Sería inacable. En cada párrafo del libro Els que es van quedar, 1939: Barcelona ciutat ocupada, escrito por Jaume Fabre, hay otro libro posible. Se trata del resumen de una tesis doctoral que leyó hace dos años en la Universidad Autónoma, con recepción inmejorable. El trabajo de dos décadas. Fabre volvió de su viaje con algunas convicciones. La primera, que los barceloneses de hoy son hijos de los que se quedaron y sólo una pequeña parte hijos del exilio. Que el colaboracionismo no designa la actitud política que tomó la mayoría de una sociedad dispuesta sólo a colaborar en su estricta supervivencia.
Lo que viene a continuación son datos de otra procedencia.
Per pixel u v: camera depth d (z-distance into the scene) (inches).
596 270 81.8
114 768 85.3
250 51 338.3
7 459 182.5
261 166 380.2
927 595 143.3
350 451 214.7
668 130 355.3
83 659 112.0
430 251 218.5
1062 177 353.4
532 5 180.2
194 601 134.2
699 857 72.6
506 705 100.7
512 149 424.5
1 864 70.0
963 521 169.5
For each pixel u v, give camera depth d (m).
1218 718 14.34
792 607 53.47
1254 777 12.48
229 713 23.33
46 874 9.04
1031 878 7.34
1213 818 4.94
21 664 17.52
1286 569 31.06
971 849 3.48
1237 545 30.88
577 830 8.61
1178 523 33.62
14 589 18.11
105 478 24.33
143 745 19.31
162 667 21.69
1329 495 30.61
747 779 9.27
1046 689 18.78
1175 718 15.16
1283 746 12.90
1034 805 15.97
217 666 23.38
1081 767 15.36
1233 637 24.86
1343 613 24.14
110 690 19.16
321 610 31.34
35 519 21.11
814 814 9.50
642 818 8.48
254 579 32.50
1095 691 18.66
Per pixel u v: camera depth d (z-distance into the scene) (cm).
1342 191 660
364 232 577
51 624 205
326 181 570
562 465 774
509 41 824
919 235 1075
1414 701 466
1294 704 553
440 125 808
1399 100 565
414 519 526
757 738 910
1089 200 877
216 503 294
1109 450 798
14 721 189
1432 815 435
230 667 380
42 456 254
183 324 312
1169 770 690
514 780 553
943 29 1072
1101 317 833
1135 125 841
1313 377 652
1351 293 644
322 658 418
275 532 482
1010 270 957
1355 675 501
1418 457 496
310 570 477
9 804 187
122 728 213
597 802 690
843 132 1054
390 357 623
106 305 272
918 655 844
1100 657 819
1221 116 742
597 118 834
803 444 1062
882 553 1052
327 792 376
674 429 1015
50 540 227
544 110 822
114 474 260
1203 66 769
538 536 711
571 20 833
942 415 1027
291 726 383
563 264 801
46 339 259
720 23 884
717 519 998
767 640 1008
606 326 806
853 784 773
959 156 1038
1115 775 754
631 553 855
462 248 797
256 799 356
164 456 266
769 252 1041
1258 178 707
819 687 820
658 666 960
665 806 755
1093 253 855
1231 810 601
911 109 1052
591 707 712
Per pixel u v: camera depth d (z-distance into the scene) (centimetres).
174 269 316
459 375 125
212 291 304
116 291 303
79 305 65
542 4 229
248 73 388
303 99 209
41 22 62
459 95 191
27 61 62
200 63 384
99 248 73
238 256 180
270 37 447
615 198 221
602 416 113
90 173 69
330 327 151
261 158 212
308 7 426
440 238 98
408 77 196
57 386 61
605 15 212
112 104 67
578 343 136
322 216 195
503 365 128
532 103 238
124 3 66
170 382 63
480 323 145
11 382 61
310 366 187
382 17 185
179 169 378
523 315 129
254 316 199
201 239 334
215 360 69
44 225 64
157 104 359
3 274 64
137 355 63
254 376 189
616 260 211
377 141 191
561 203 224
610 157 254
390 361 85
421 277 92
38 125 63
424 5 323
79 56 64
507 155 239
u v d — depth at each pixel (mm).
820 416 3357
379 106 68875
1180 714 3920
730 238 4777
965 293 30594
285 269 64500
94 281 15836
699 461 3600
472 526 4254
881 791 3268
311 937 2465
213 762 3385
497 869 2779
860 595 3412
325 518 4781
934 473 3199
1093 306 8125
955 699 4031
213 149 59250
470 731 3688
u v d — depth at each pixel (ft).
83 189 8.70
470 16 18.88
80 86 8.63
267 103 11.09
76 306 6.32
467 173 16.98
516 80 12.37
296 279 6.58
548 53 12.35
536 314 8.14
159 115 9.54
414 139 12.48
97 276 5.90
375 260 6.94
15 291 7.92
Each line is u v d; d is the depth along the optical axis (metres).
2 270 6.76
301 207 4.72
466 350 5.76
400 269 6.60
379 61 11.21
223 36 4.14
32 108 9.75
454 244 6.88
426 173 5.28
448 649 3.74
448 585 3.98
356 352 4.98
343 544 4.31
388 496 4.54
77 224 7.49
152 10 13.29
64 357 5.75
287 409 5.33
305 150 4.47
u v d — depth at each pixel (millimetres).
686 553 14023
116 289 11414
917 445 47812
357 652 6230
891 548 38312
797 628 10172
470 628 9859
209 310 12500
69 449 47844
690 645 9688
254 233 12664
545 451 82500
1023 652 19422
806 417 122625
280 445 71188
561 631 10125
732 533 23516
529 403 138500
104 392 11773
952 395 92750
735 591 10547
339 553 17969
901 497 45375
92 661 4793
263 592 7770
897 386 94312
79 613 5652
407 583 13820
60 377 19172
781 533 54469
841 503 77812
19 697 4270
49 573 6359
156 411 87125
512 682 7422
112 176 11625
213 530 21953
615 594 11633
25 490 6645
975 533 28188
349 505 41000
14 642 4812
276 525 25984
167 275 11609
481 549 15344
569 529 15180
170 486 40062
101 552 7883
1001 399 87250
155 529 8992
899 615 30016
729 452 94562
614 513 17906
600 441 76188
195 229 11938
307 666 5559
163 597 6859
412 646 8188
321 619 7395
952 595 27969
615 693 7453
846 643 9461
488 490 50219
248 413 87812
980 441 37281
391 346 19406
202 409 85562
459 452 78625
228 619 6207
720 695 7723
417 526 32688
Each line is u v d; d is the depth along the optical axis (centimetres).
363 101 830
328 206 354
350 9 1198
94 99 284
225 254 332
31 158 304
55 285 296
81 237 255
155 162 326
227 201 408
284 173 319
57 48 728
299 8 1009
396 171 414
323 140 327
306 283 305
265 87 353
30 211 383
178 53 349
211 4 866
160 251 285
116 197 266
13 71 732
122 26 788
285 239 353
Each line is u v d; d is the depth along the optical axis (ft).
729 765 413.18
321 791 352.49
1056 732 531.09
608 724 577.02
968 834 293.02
Y una última convicción tremenda: que la vida, la salud y la hacienda de muchos vencidos dependieron, antes que de un plan de castigo minuciosamente diseñado por los vencedores, de la actitud de sus vecinos. Es decir, de si sus vecinos optaron o no por delatarlos. Ahí está la razón de muchos de los fusilamientos, pero también la vida sin molestias del padre del fotógrafo Català Roca, autor de aquel cartel de guerra donde la espardenya aplastaba la cruz gamada.

La delación. Acabó de entenderlo muy al final. Fabre quiso presentar su tesis en la Universidad de Madrid. Sospechaba que la cierta heterodoxia de su mirada sobre el crucial año 1939 no cuadraría con el canon historiográfico dominante en Cataluña. Hizo gestiones. Preguntó en Madrid si tendrían inconveniente en aceptar para su lectura y calificación una tesis en catalán. Le dijeron que no. Ningún problema. En absoluto. Pasó el tiempo, la escritura y los trámites. Hasta compró los billetes. Iba ya a partir cuando recibió un e-mail anunciándole que la tesis no podría leerse si no se traducía al castellano. Enfermó. Pidió explicaciones. Volvió a pedirlas. Al fin se lo dijeron: "Ha habido una impugnación". "¿Quién?", preguntó "No, eso no podemos decírselo". Se trataba del delator. Del impugnador. Según se tratatase de la guerra o la paz. Según fuese el resultado de muerte o de herida civil. Pero él siempre, decisivo. Que era lo que al final de su largo viaje el doctorando quería demostrar.